#### DATA SHOWN ####

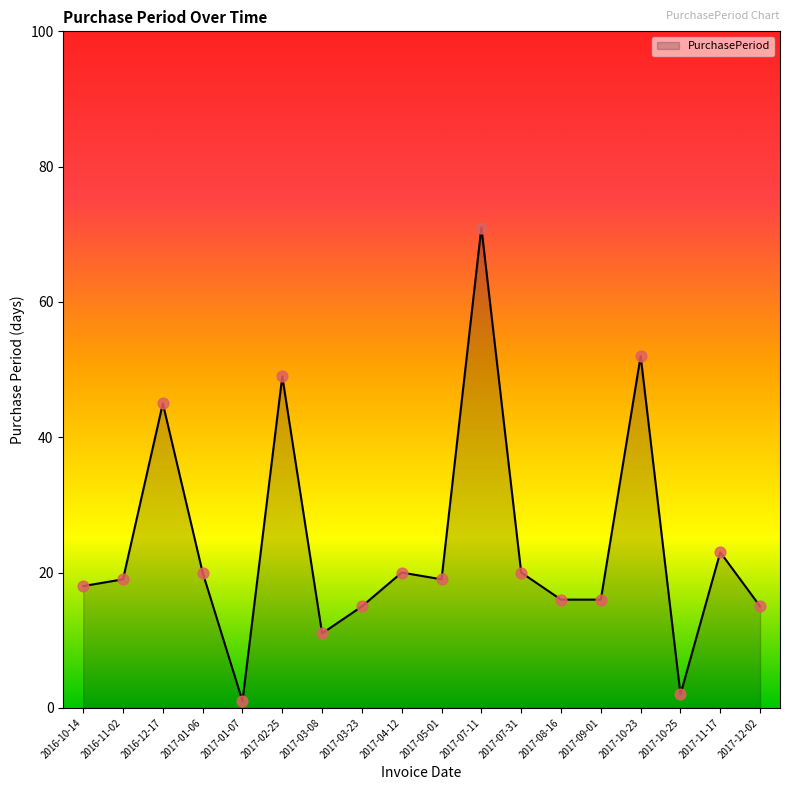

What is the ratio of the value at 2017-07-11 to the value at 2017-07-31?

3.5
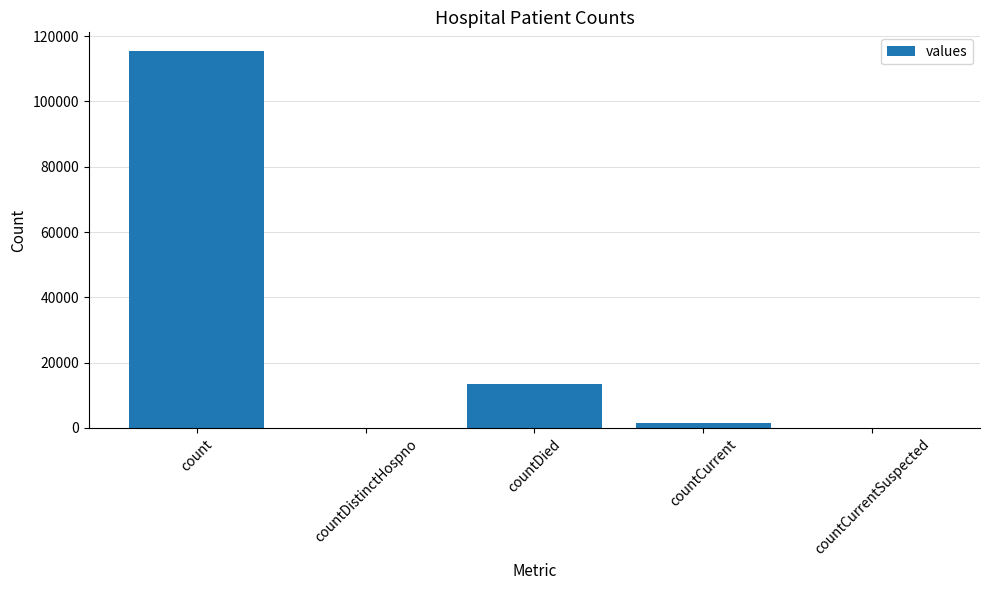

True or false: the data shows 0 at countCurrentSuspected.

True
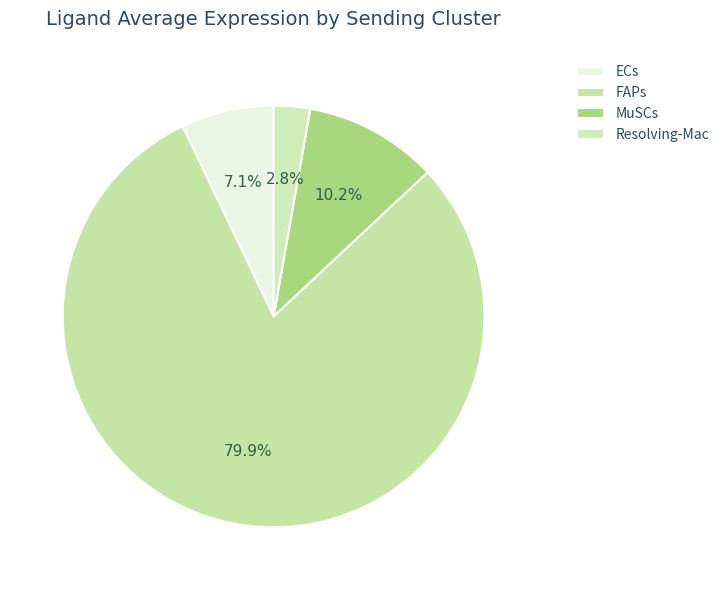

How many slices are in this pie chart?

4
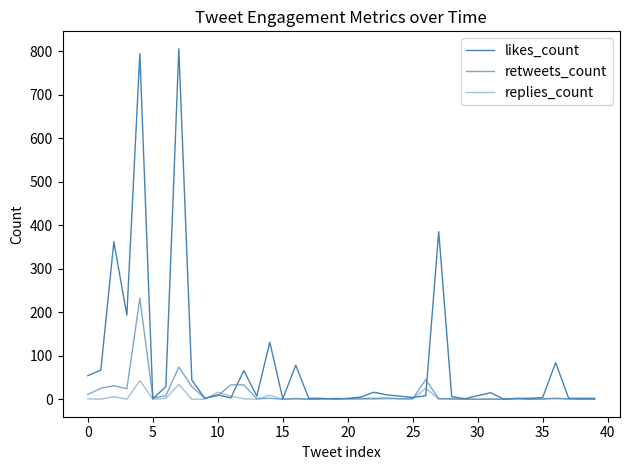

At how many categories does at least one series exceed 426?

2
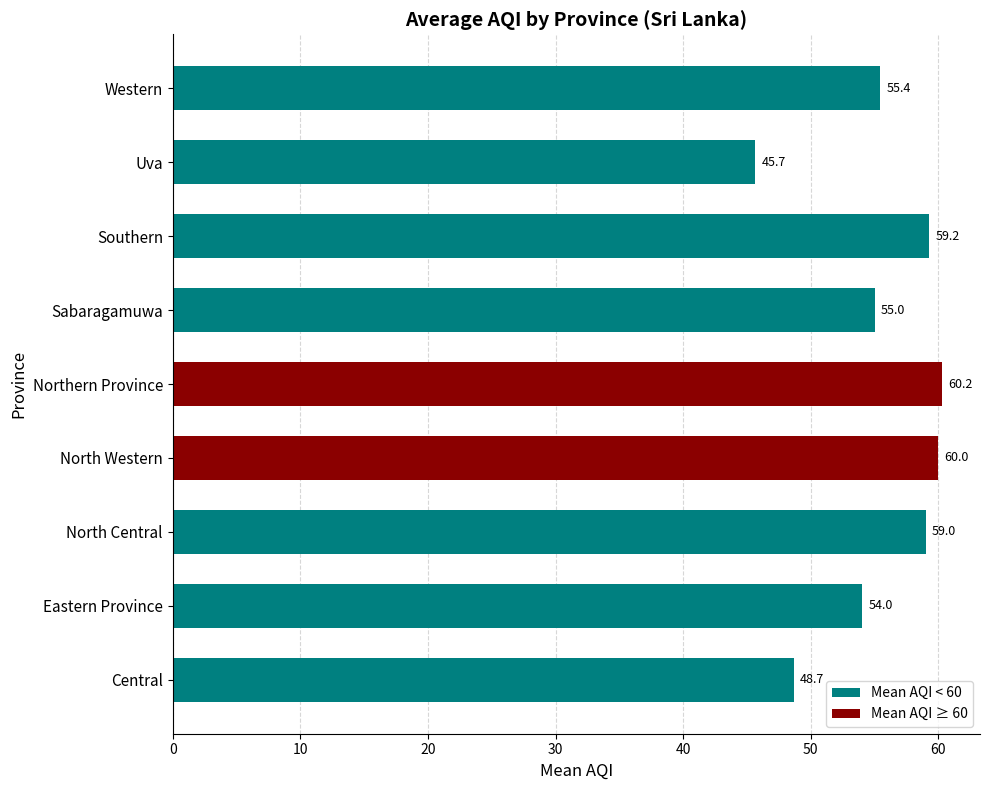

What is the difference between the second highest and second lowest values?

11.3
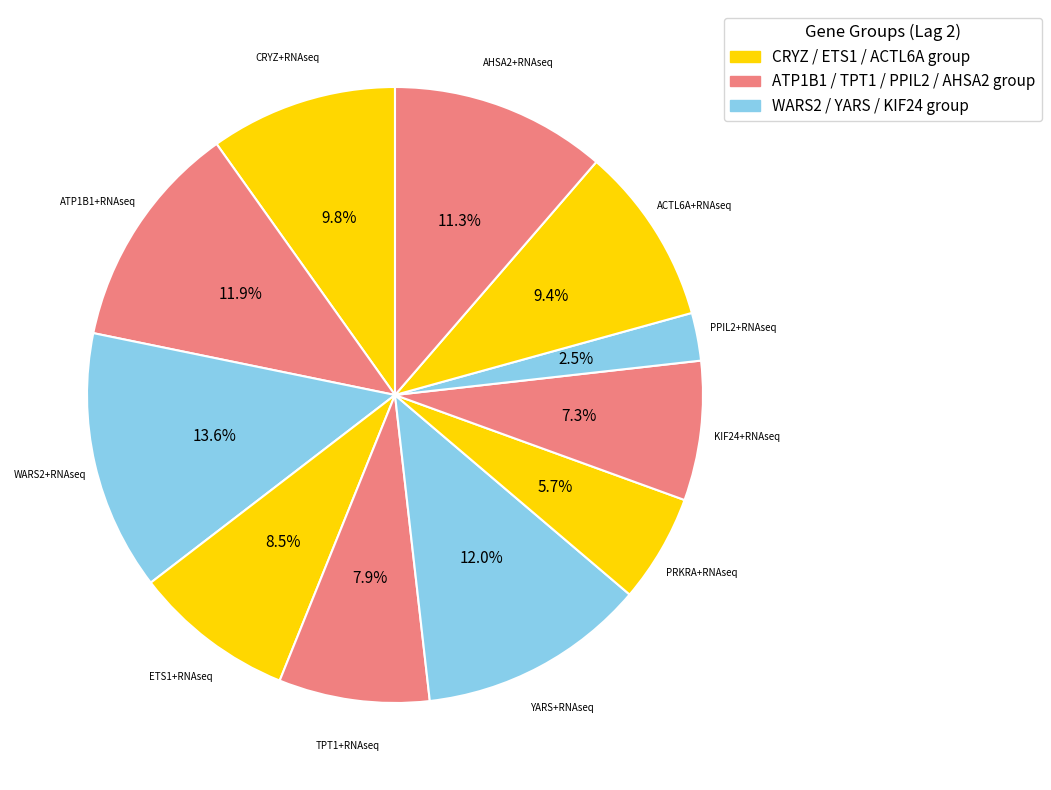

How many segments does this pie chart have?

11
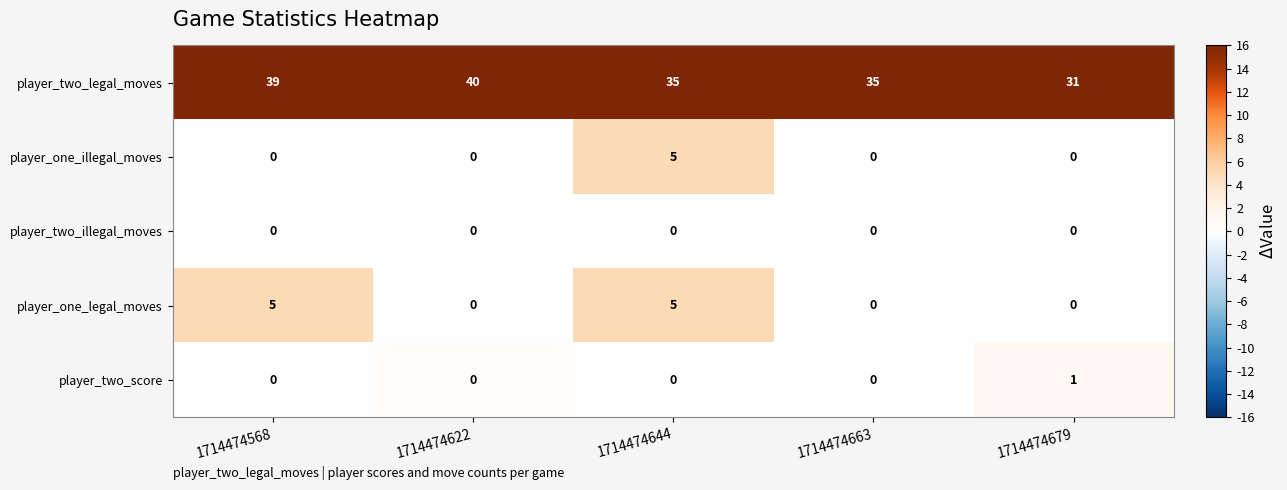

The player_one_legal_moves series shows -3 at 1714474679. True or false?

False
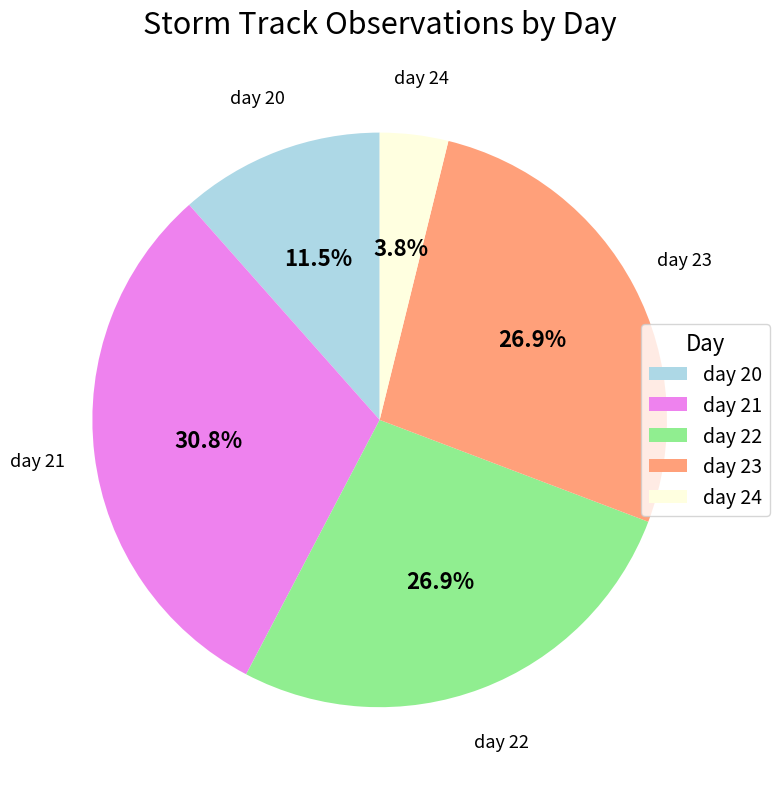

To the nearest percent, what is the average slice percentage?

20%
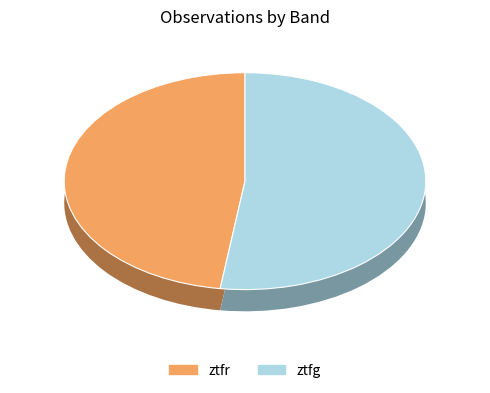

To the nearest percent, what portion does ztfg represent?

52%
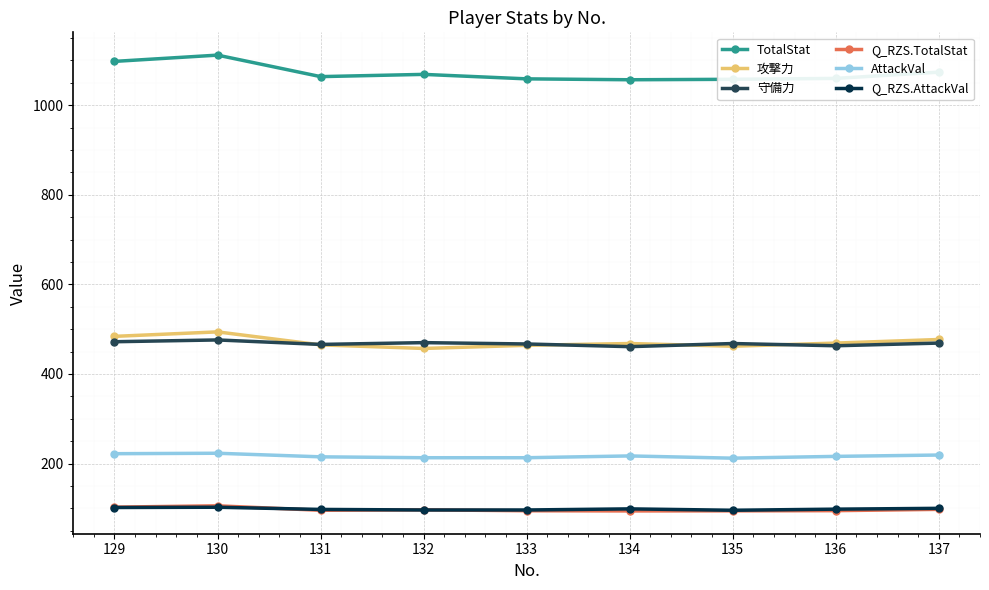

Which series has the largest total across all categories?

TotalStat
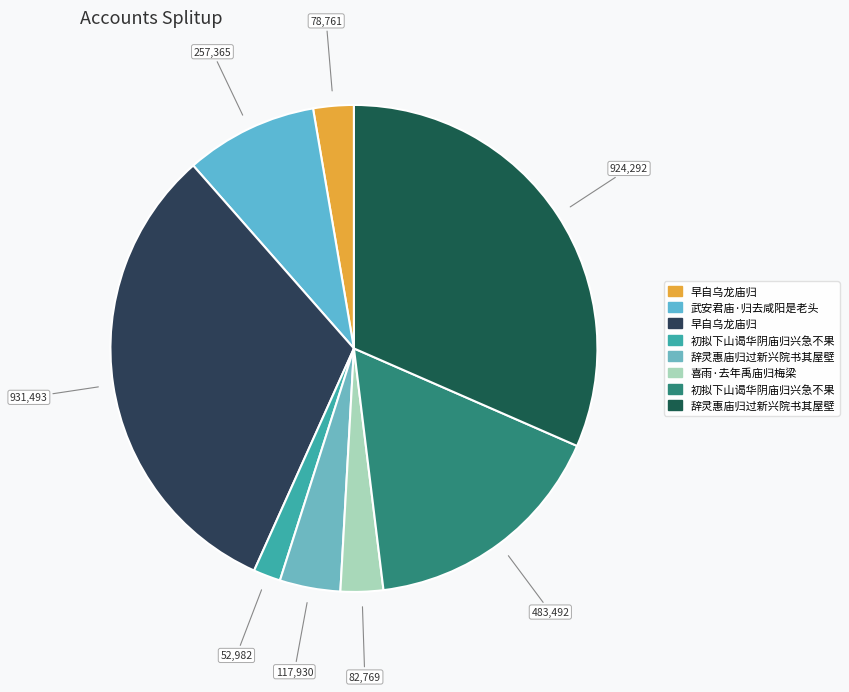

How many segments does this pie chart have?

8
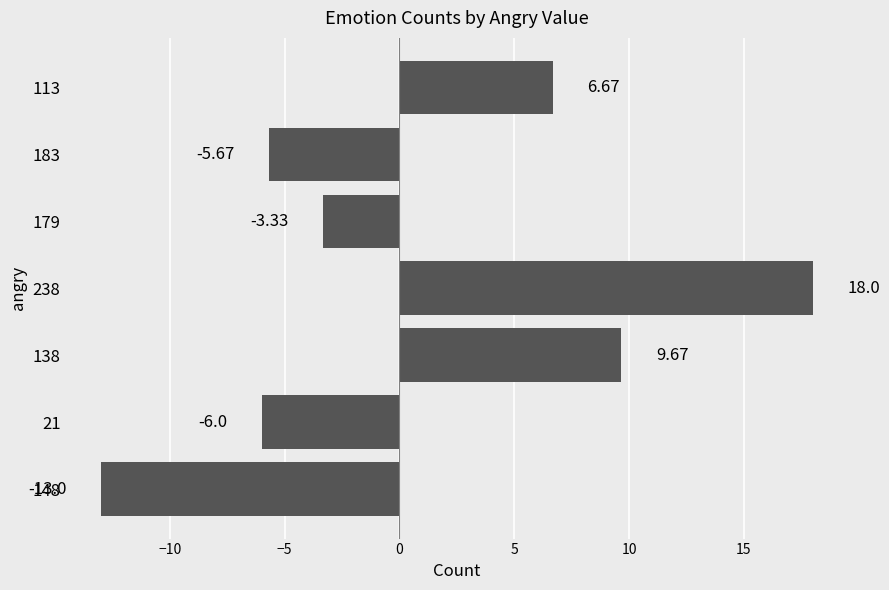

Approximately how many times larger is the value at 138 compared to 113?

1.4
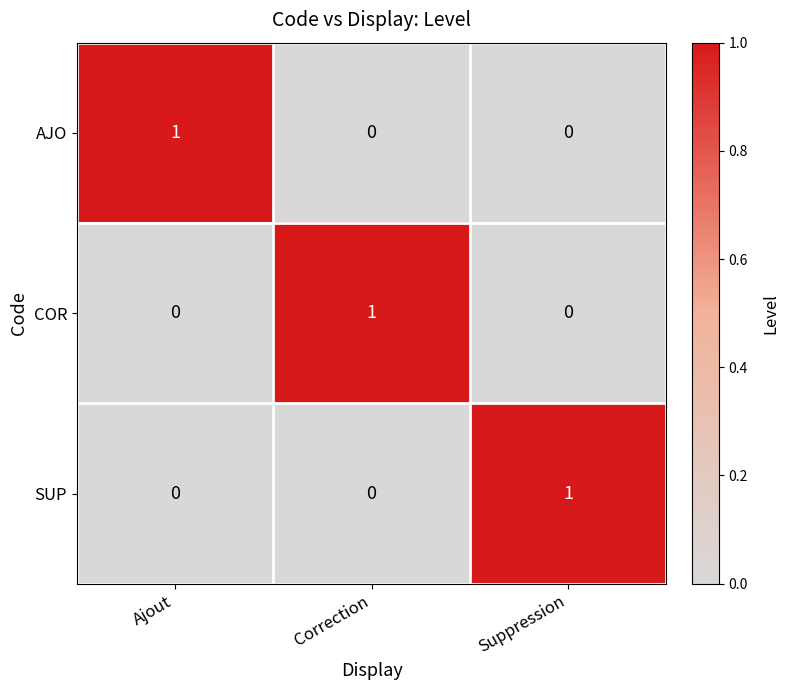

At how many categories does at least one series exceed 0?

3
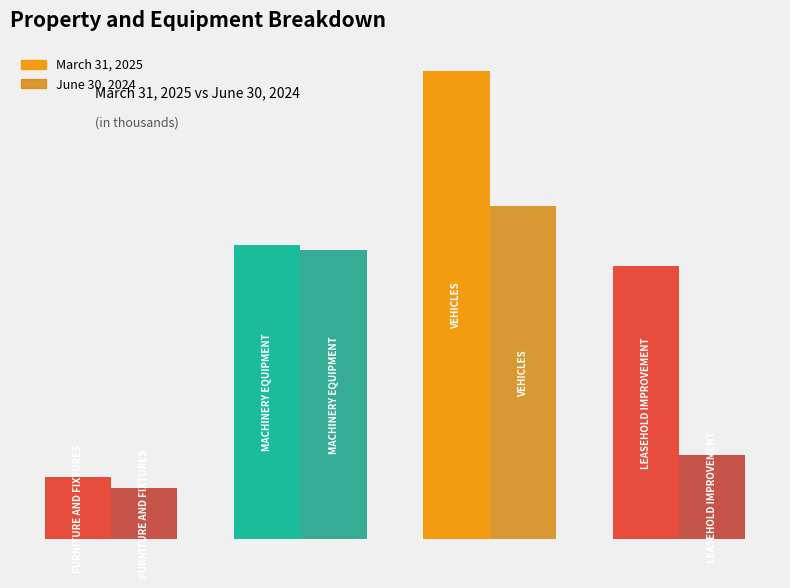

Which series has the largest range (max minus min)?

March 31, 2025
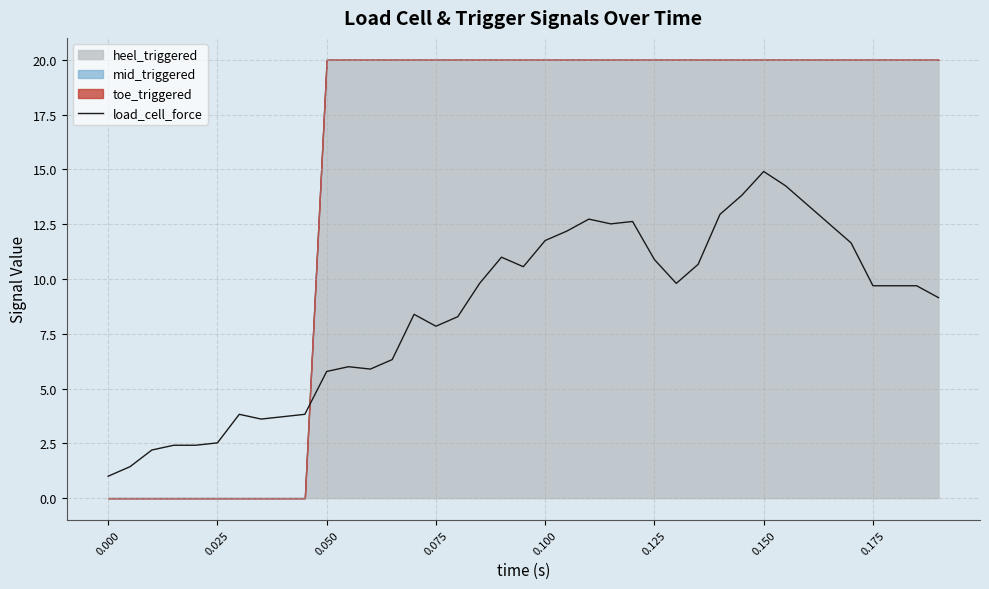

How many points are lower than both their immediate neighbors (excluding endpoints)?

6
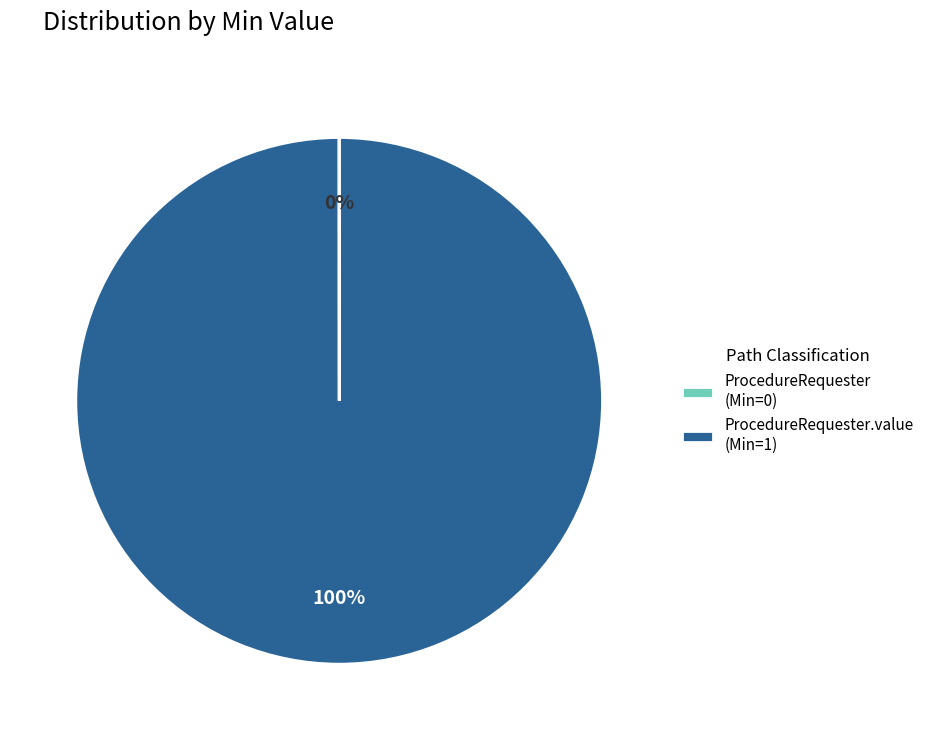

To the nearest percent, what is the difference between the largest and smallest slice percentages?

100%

####

WORK INSTRUCTIONS:
Write out all of the entries above word for word, leaving the pictures out.

ANSWER:
What is the ratio of the value at 2017-07-11 to the value at 2017-07-31?

3.5

True or false: the data shows 0 at countCurrentSuspected.

True

How many slices are in this pie chart?

4

At how many categories does at least one series exceed 426?

2

What is the difference between the second highest and second lowest values?

11.3

How many segments does this pie chart have?

11

The player_one_legal_moves series shows -3 at 1714474679. True or false?

False

To the nearest percent, what is the average slice percentage?

20%

To the nearest percent, what portion does ztfg represent?

52%

Which series has the largest total across all categories?

TotalStat

How many segments does this pie chart have?

8

Approximately how many times larger is the value at 138 compared to 113?

1.4

At how many categories does at least one series exceed 0?

3

Which series has the largest range (max minus min)?

March 31, 2025

How many points are lower than both their immediate neighbors (excluding endpoints)?

6

To the nearest percent, what is the difference between the largest and smallest slice percentages?

100%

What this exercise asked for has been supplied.